La « Lettre aux Anglais » de Georges Bernanos est un pamphlet engagé, écrit en 1942 durant l'exil de l'auteur après la défaite de la France et la mise en place de la collaboration avec l'Allemagne nazie. Bernanos y développe une réflexion profonde sur la liberté, la responsabilité et la décadence morale de l'Europe, tout en formulant une une adresse directe à ses amis anglais, alliés dans la lutte contre le totalitarisme. 

Merci Octave de vous prêter à cet échange. Pour commencer, quels sont les thèmes majeurs de cette lettre ?

Bernanos développe ses idées sur la liberté chrétienne et sur la responsabilité individuelle. Il défend ainsi une conception exigeante de la liberté, qui n'est pas un simple droit mais une charge, voire un devoir devant Dieu : « Nous attendons de l'Églises, écrit-il, que Dieu lui-même participe, parce que la liberté n'est pas un droit, mais une charge ».
Cette liberté ainsi exprimée s'oppose à la radicalisation de  l'État païen et aux systèmes tyranniques qui aliènent l'individu. Il précise que  « L'Homme libre n'a qu'un ennemi, c'est l'État païen, de quelque nom qu'on le nomme, qu'il s'affirme dans un tyran ou qu'il se dissimule au plus épais de la foule jouisseuse et lâche ».

Ne critique-t-il pas les élites et les médiocrités ?
Il condamne la solidarité des privilèges économiques et la démocratie des gouverneurs, affirmant que la vérité unitaire d'un peu près ne peut s'en tenir à une commune, et il faut que cette idée commune soit placée le plus haut possible, afin qu'elle puisse se voir voir de plus loin «.

Je note aussi que la France éternelle et la question du patriotisme sont au cœur de ses préoccupations. Bernanos médite sur l'identité française, son rapport à l'Histoire, à Dieu et à la course dont il se revendique humblement l'héritier : « Ma race est trop vieille et trop illustre pour se définir ; elle se nomme. Je porte son nom, je porte le nom qu'elle m'a donné ».

À propos du style de cette correspondance, peut-on y voir à la fois oralité et vigueur pamphlétaire ?
C’est juste.
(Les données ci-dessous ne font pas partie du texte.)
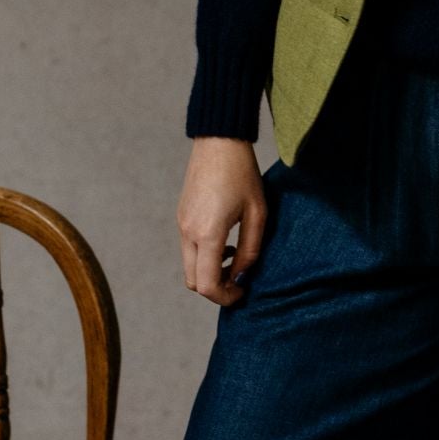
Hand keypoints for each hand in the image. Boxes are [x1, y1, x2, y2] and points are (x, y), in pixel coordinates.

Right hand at [178, 137, 266, 304]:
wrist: (219, 142)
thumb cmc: (242, 174)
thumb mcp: (257, 214)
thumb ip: (251, 250)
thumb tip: (243, 276)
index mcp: (208, 233)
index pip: (208, 285)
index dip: (226, 297)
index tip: (243, 291)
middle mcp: (188, 232)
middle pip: (194, 282)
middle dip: (216, 288)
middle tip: (239, 280)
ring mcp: (181, 225)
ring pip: (190, 267)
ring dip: (210, 272)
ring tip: (235, 258)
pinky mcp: (181, 217)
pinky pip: (189, 250)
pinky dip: (204, 257)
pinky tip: (225, 243)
Son style est vif, proche de l'oralité, ce qui confère à son texte une puissance expressive : Bernanos cherche à « parler en critique », transposant le rythme et la force de la parole dans l'écriture, comme le fait Céline, mais avec ses propres moyens.
Le pamphlet n'est pas tant une démonstration qu'un cri, une protestation lyrique et spirituelle : « Bernanos, dans ses pamphlets, n'est pas tant un homme qui écrit qu'un homme qui s'écrie ».

Pouvez-vous fournir des exemples de formulations marquantes ? Sans problème. Bernanos note par exemple que « Les élites dévorent le peuple ne les composant plus. Mais ce n'est pas aux peuples de les comprendre ; c'est à elles de se faire comprendre des peuples ».Par ailleurs, précise-t-il « La solidarité des privilèges économiques, en dépit des apparences, est inflexible comme l'enfer ».Enfin, il règle son compte à l'Etat païen lequel, d’après lui, n'est que “la somme effrayante de nos ignorances, de nos paresses, de nos lâchetés, de nos terreurs et de nos convoitises “

Peut-on mesurer la portée et l’actualité éventuelle de cette lettre ? Bien sûr. Cette « Lettre aux Anglais », loin d'être une simple adresse circonstancielle, interroge la capacité de l'Europe à surmonter la barbarie et accompagner une méditation sur la responsabilité du chrétien face au mal et à l'histoire. Bernanos, tout en s'adressant aux Anglais, invite surtout à « regarder cette agonie en face » et à entrer dans le combat intérieur pour la vérité et la justice. De mon point de vue, ce texte reste une référence pour penser la liberté, la responsabilité et l'engagement spirituel dans l'histoire du XXe siècle.